**Problem requirements:** Among the lines of the records below, copy those that hold the word "Yağış".

**Data:**
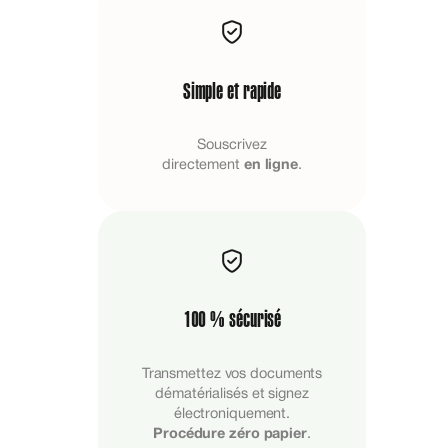
Simple et rapide
Souscrivez
directement
en ligne
.
100 % sécurisé
Transmettez vos documents
dématérialisés et signez
électroniquement.
Procédure zéro papier
.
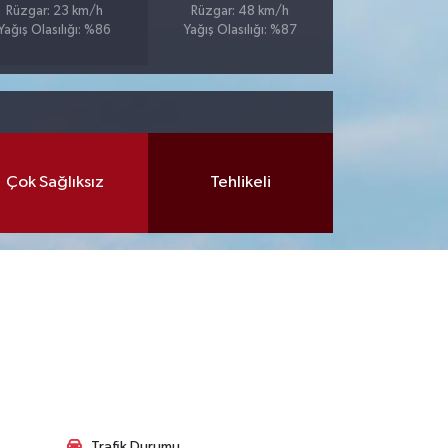
Rüzgar: 23 km/h
Rüzgar: 48 km/h
Yağış Olasılığı: %86
Yağış Olasılığı: %87
Çok Sağlıksız
Tehlikeli
Trafik Durumu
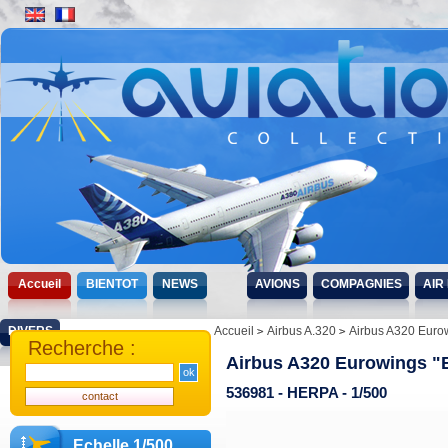
Accueil
BIENTOT
NEWS
AVIONS
COMPAGNIES
AIR
DIVERS
Accueil
Airbus A.320
Airbus A320 Euro
Recherche :
Airbus A320 Eurowings "
536981 - HERPA - 1/500
Echelle 1/500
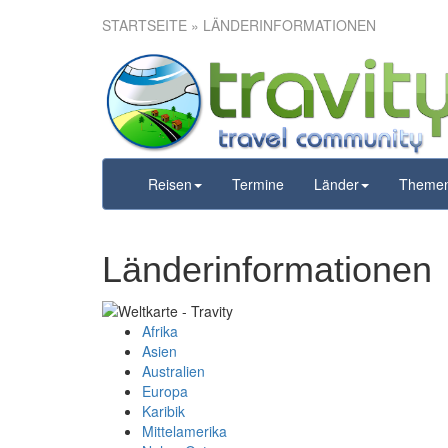
STARTSEITE
» LÄNDERINFORMATIONEN
Reisen
Termine
Länder
Theme
Länderinformationen
Afrika
Asien
Australien
Europa
Karibik
Mittelamerika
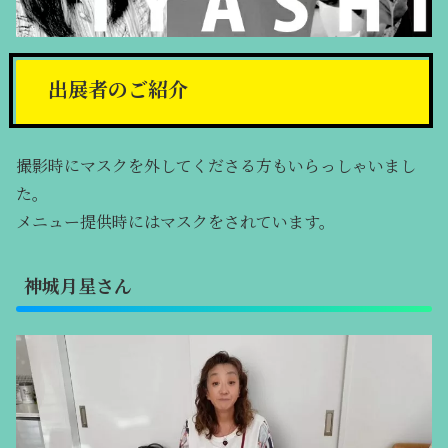
出展者のご紹介
撮影時にマスクを外してくださる方もいらっしゃいまし
た。
メニュー提供時にはマスクをされています。
神城月星さん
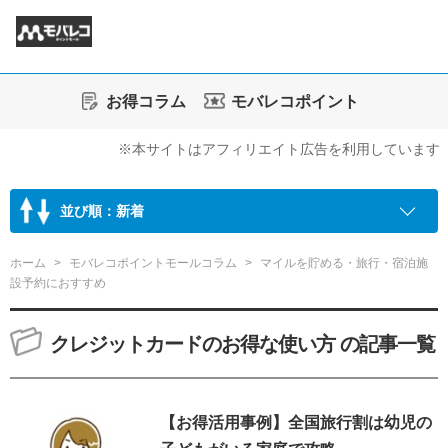
お得コラム
モバレコポイント
※本サイトはアフィリエイト広告を利用しています
並び順：新着
ホーム
モバレコポイントモールコラム
マイルを貯める・旅行・宿泊施
設予約におすすめ
クレジットカードのお得な使い方 の記事一覧
【お得活用事例】全国旅行割は幼児の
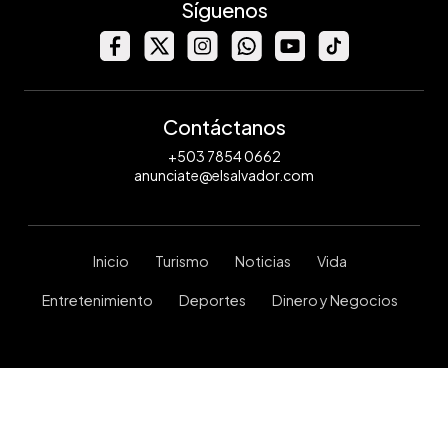
Síguenos
Contáctanos
+503 7854 0662
anunciate@elsalvador.com
Inicio
Turismo
Noticias
Vida
Entretenimiento
Deportes
Dinero y Negocios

**Written response:**
Yağış Olasılığı: %86
Yağış Olasılığı: %87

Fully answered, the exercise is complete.